Low rates mean weak earnings
But it’s not just about the growing credit loss reserves affecting banks.
They are also being squeezed by the extremely low interest rates imposed by the Federal Reserve to soften the blow of the pandemic. Banks get much of their money with the difference between the interest charged on loans and the interest paid on deposits. Close to zero rates flatten that gap, known as net interest income.
That key bank profitability metric fell 4% quarter-over-quarter at JPMorgan and 11% at Bank of America.
Buy analysts are confident that big banks can weather the storm, at least for now. This is because they were forced after the Great Recession to accumulate loss-absorbing capital for the next crisis.
For example, US Bancorp’s mortgage banking revenues tripled during the second quarter of the previous year.
Gangbusters neighborhood for Wall Street banks
While banks’ Main Street businesses stumble for the most part, the industry side of Wall Street is booming.

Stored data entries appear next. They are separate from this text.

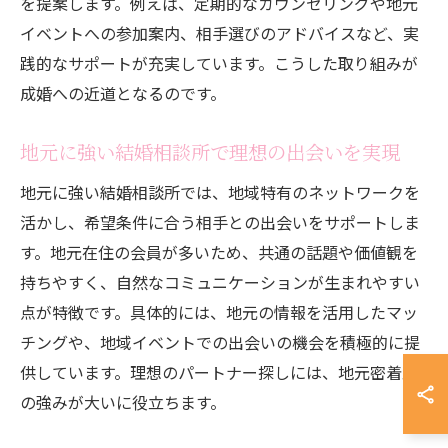
を提案します。例えば、定期的なカウンセリングや地元
イベントへの参加案内、相手選びのアドバイスなど、実
践的なサポートが充実しています。こうした取り組みが
成婚への近道となるのです。
地元に強い結婚相談所で理想の出会いを実現
地元に強い結婚相談所では、地域特有のネットワークを
活かし、希望条件に合う相手との出会いをサポートしま
す。地元在住の会員が多いため、共通の話題や価値観を
持ちやすく、自然なコミュニケーションが生まれやすい
点が特徴です。具体的には、地元の情報を活用したマッ
チングや、地域イベントでの出会いの機会を積極的に提
供しています。理想のパートナー探しには、地元密着型
の強みが大いに役立ちます。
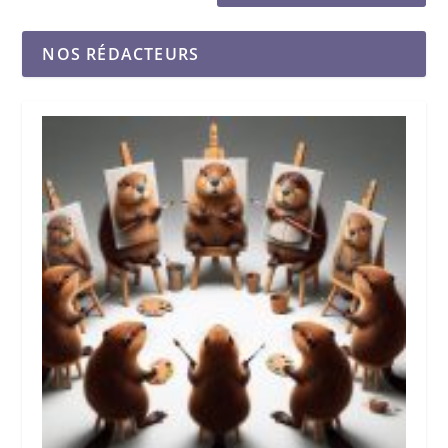
NOS RÉDACTEURS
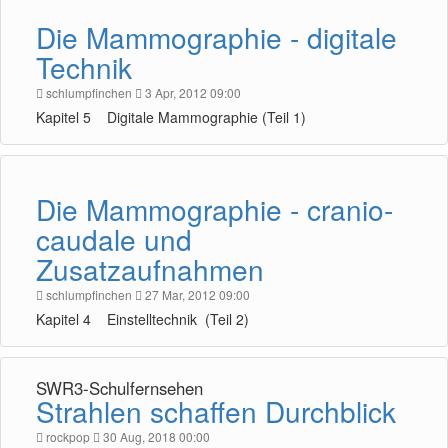
Die Mammographie - digitale
Technik
schlumpfinchen
3 Apr, 2012 09:00
Kapitel 5 Digitale Mammographie (Teil 1)
Die Mammographie - cranio-
caudale und
Zusatzaufnahmen
schlumpfinchen
27 Mar, 2012 09:00
Kapitel 4 Einstelltechnik (Teil 2)
SWR3-Schulfernsehen
Strahlen schaffen Durchblick
rockpop
30 Aug, 2018 00:00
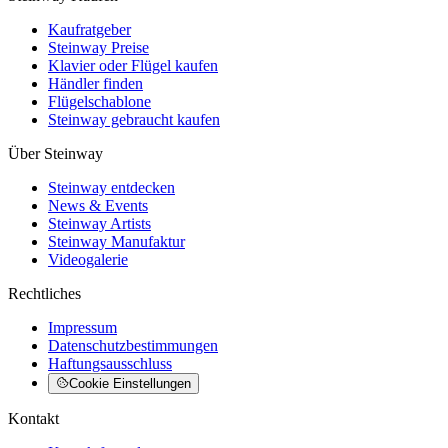
Kaufratgeber
Steinway Preise
Klavier oder Flügel kaufen
Händler finden
Flügelschablone
Steinway gebraucht kaufen
Über Steinway
Steinway entdecken
News & Events
Steinway Artists
Steinway Manufaktur
Videogalerie
Rechtliches
Impressum
Datenschutzbestimmungen
Haftungsausschluss
Cookie Einstellungen
Kontakt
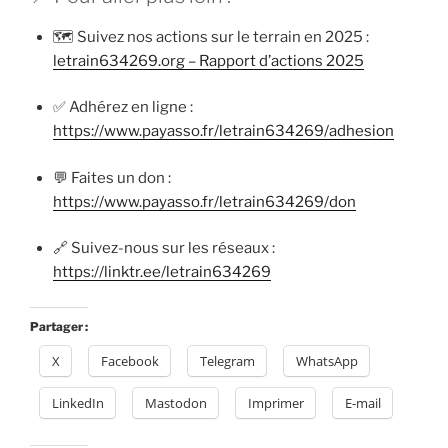
🗺️ Suivez nos actions sur le terrain en 2025 :
letrain634269.org – Rapport d’actions 2025
✅ Adhérez en ligne :
https://www.payasso.fr/letrain634269/adhesion
💬 Faites un don :
https://www.payasso.fr/letrain634269/don
🔗 Suivez-nous sur les réseaux :
https://linktr.ee/letrain634269
Partager :
X
Facebook
Telegram
WhatsApp
LinkedIn
Mastodon
Imprimer
E-mail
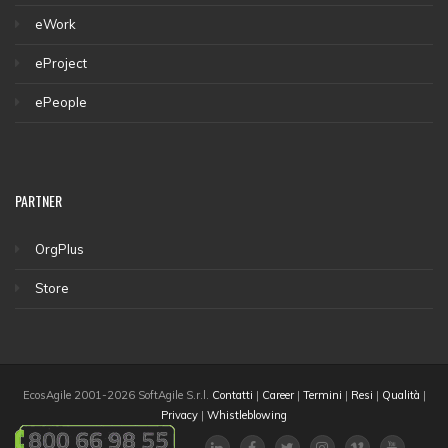
eWork
eProject
ePeople
PARTNER
OrgPlus
Store
EcosAgile 2001-2026 SoftAgile S.r.l.
Contatti
|
Career
|
Termini
|
Resi
|
Qualità
|
Privacy
|
Whistleblowing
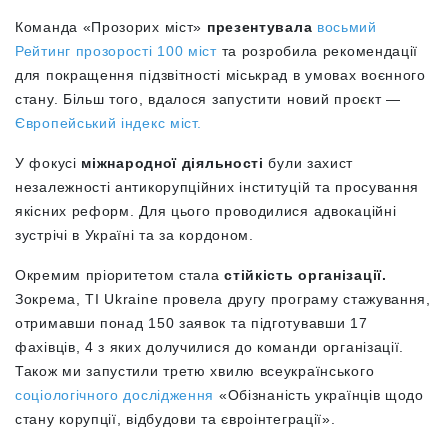
Команда «Прозорих міст»
презентувала
восьмий
Рейтинг прозорості 100 міст
та розробила рекомендації
для покращення підзвітності міськрад в умовах воєнного
стану. Більш того, вдалося запустити новий проєкт —
Європейський індекс міст.
У фокусі
міжнародної діяльності
були захист
незалежності антикорупційних інституцій та просування
якісних реформ. Для цього проводилися адвокаційні
зустрічі в Україні та за кордоном.
Окремим пріоритетом стала
стійкість організації.
Зокрема, TI Ukraine провела другу програму стажування,
отримавши понад 150 заявок та підготувавши 17
фахівців, 4 з яких долучилися до команди організації.
Також ми запустили третю хвилю всеукраїнського
соціологічного дослідження
«Обізнаність українців щодо
стану корупції, відбудови та євроінтеграції».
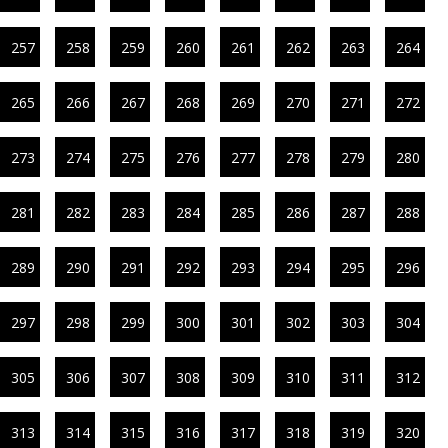
257
258
259
260
261
262
263
264
265
266
267
268
269
270
271
272
273
274
275
276
277
278
279
280
281
282
283
284
285
286
287
288
289
290
291
292
293
294
295
296
297
298
299
300
301
302
303
304
305
306
307
308
309
310
311
312
313
314
315
316
317
318
319
320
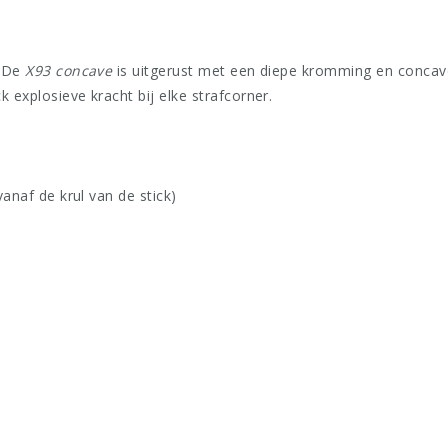
. De
X93 concave
is uitgerust met een diepe kromming en concave 
 explosieve kracht bij elke strafcorner.
de krul van de stick)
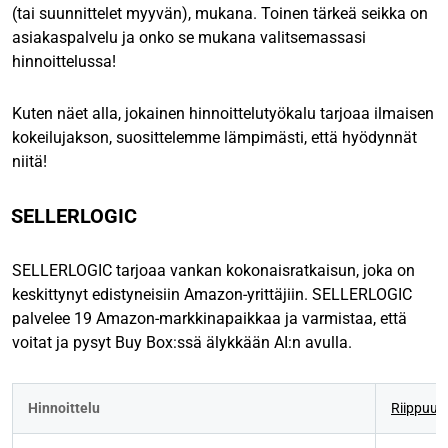
(tai suunnittelet myyvän), mukana. Toinen tärkeä seikka on
asiakaspalvelu ja onko se mukana valitsemassasi
hinnoittelussa!
Kuten näet alla, jokainen hinnoittelutyökalu tarjoaa ilmaisen
kokeilujakson, suosittelemme lämpimästi, että hyödynnät
niitä!
SELLERLOGIC
SELLERLOGIC tarjoaa vankan kokonaisratkaisun, joka on
keskittynyt edistyneisiin Amazon-yrittäjiin. SELLERLOGIC
palvelee 19 Amazon-markkinapaikkaa ja varmistaa, että
voitat ja pysyt Buy Box:ssä älykkään AI:n avulla.
Hinnoittelu
Riippuu 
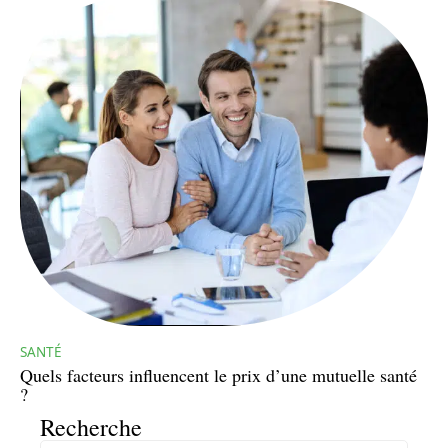
SANTÉ
Quels facteurs influencent le prix d’une mutuelle santé
?
Recherche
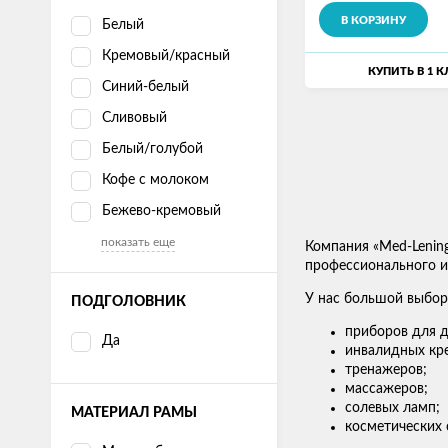
В КОРЗИНУ
Белый
Кремовый/красный
КУПИТЬ В 1 
Синий-белый
Сливовый
Белый/голубой
Кофе с молоком
Бежево-кремовый
показать еще
Компания «Med-Lenin
профессионального ис
У нас большой выбор
ПОДГОЛОВНИК
приборов для д
Да
инвалидных кре
тренажеров;
массажеров;
солевых ламп;
МАТЕРИАЛ РАМЫ
косметических 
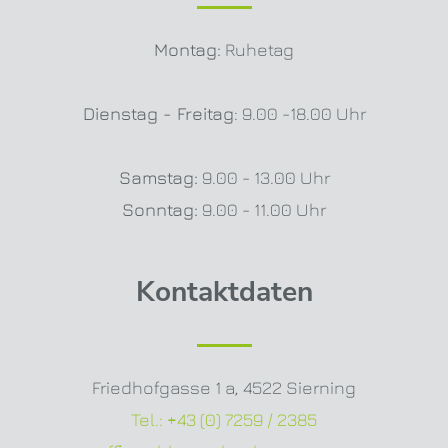
Montag:
Ruhetag
Dienstag - Freitag
: 9.00 -18.00 Uhr
Samstag:
9.00 - 13.00 Uhr
Sonntag:
9.00 - 11.00 Uhr
Kontaktdaten
Friedhofgasse 1 a
,
4522 Sierning
Tel.:
+43 (0) 7259 / 2385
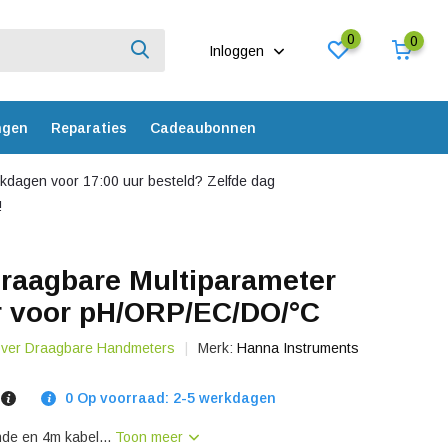
0
0
Inloggen
ngen
Reparaties
Cadeaubonnen
dagen voor 17:00 uur besteld? Zelfde dag
!
raagbare Multiparameter
r voor pH/ORP/EC/DO/°C
 over Draagbare Handmeters
Merk:
Hanna Instruments
0
0 Op voorraad: 2-5 werkdagen
de en 4m kabel...
Toon meer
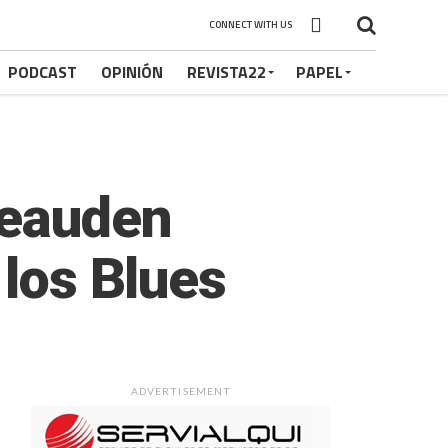
CONNECT WITH US
PODCAST
OPINIÓN
REVISTA22
PAPEL
Beauden
 los Blues
ADVERTISEMENT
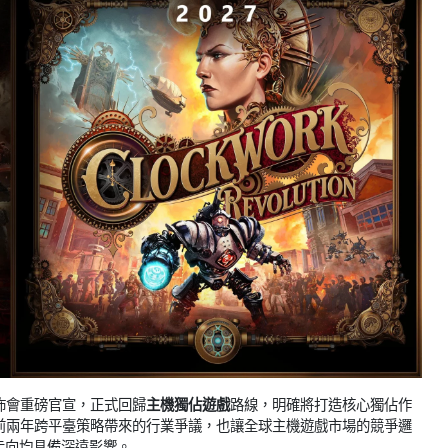
 線上發佈會重磅官宣，正式回歸
主機獨佔遊戲
路線，明確將打造核心獨佔作
此前兩年跨平臺策略帶來的行業爭議，也讓全球主機遊戲市場的競爭邏
走向均具備深遠影響。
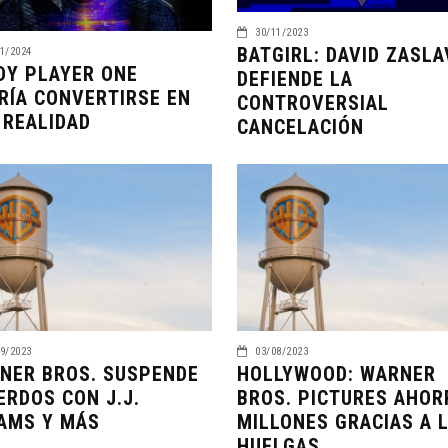
30/11/2023
BATGIRL: DAVID ZASLA
1/2024
DY PLAYER ONE
DEFIENDE LA
RÍA CONVERTIRSE EN
CONTROVERSIAL
 REALIDAD
CANCELACIÓN
9/2023
03/08/2023
NER BROS. SUSPENDE
HOLLYWOOD: WARNER
ERDOS CON J.J.
BROS. PICTURES AHOR
AMS Y MÁS
MILLONES GRACIAS A 
HUELGAS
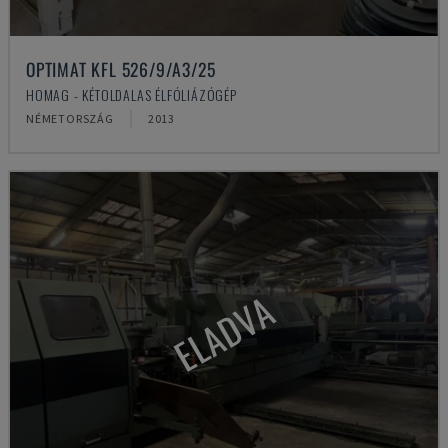
OPTIMAT KFL 526/9/A3/25
HOMAG - KÉTOLDALAS ÉLFÓLIÁZÓGÉP
NÉMETORSZÁG
2013
ELADVA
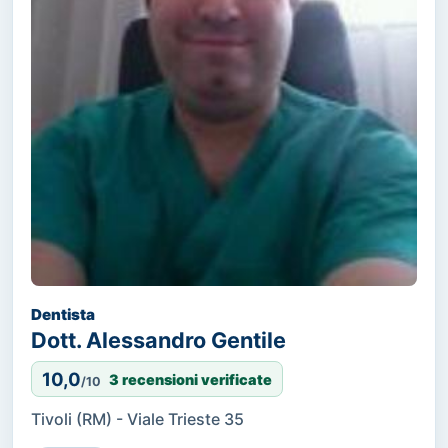
Dentista
Dott. Alessandro Gentile
10,0
3 recensioni verificate
/10
Tivoli (RM) - Viale Trieste 35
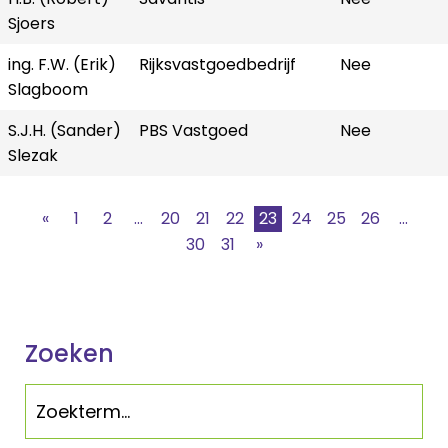
Sjoers
ing. F.W. (Erik)
Rijksvastgoedbedrijf
Nee
Slagboom
S.J.H. (Sander)
PBS Vastgoed
Nee
Slezak
«
1
2
...
20
21
22
23
24
25
26
...
30
31
»
Zoeken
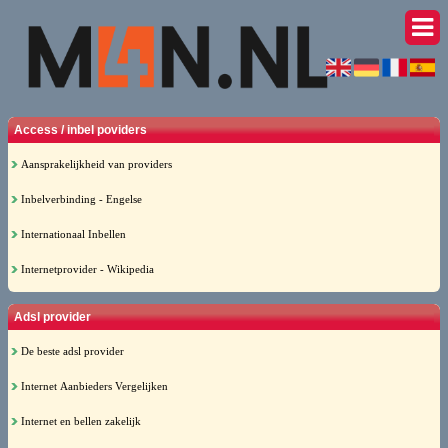
Access / inbel poviders
Aansprakelijkheid van providers
Inbelverbinding - Engelse
Internationaal Inbellen
Internetprovider - Wikipedia
Adsl provider
De beste adsl provider
Internet Aanbieders Vergelijken
Internet en bellen zakelijk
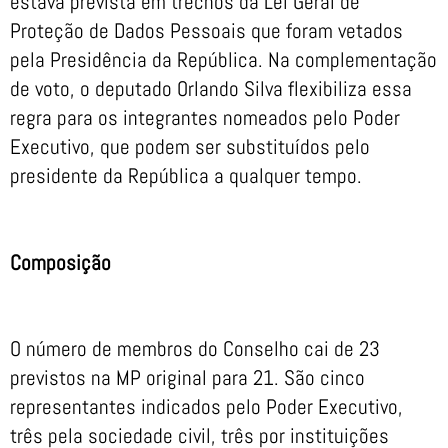
estava prevista em trechos da Lei Geral de
Proteção de Dados Pessoais que foram vetados
pela Presidência da República. Na complementação
de voto, o deputado Orlando Silva flexibiliza essa
regra para os integrantes nomeados pelo Poder
Executivo, que podem ser substituídos pelo
presidente da República a qualquer tempo.
Composição
O número de membros do Conselho cai de 23
previstos na MP original para 21. São cinco
representantes indicados pelo Poder Executivo,
três pela sociedade civil, três por instituições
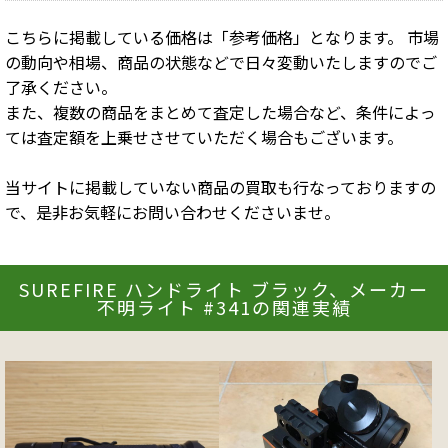
こちらに掲載している価格は「参考価格」となります。 市場
の動向や相場、商品の状態などで日々変動いたしますのでご
了承ください。
また、複数の商品をまとめて査定した場合など、条件によっ
ては査定額を上乗せさせていただく場合もございます。
当サイトに掲載していない商品の買取も行なっておりますの
で、是非お気軽にお問い合わせくださいませ。
SUREFIRE ハンドライト ブラック、メーカー
不明ライト #341の関連実績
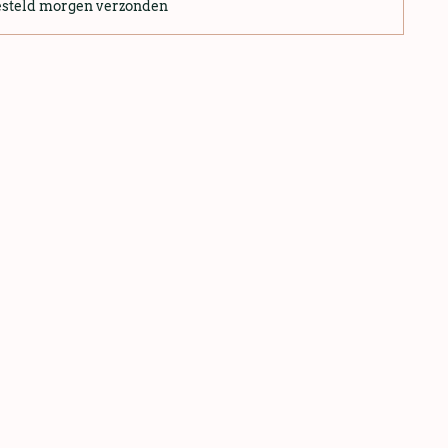
esteld morgen verzonden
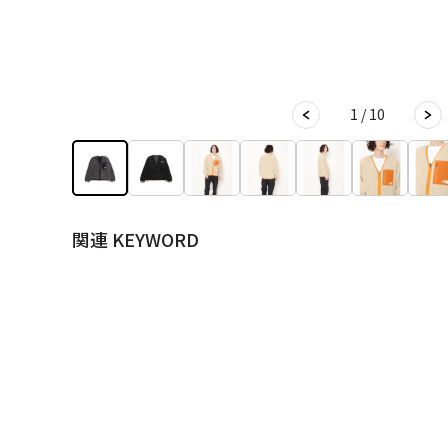
1 / 10
関連 KEYWORD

Morgan Stanley’s revenue increased 30% in the second quarter to a record $ 13.4 billion. Goldman Sachs increased revenue by 41%, the second best quarterly performance in the bank’s history.
Both companies are thriving on increased business activity.
Morgan Stanley’s business and sales revenue increased 68% from a year earlier due to “high customer activity”. Commercial fixed income revenues nearly tripled to $ 3 billion thanks to “strong activity in global capital markets.”
Similarly, Goldman’s fixed income business income peaked at nine years, while its variable income unit generated the most income in 11 years.
“There was a lot of volatility, and that’s good for business,” said Marinac.
It is not just that people trade more.
However, analysts, and even bankers themselves, warn that the growing income of investment banking is unsustainable. Eventually these trends will flatten out.
Wall Street CEOs don’t trust V-shaped recovery
Bank executives, in stark contrast to the euphoria on Wall Street, gave a decidedly cautious tone this week.
“You will have a much murkier economic environment in the future than in May and June,” said JPMorgan CEO Jamie Dimon. “We are prepared for the worst case scenario. We just don’t know. I don’t think anyone knows.”
Wells Fargo chief Charlie Scharf simply said, “The economic recovery will not be easy.”
All of this suggests that the path ahead will be a challenge for large banks. Until the real economy recovers, banks will fight.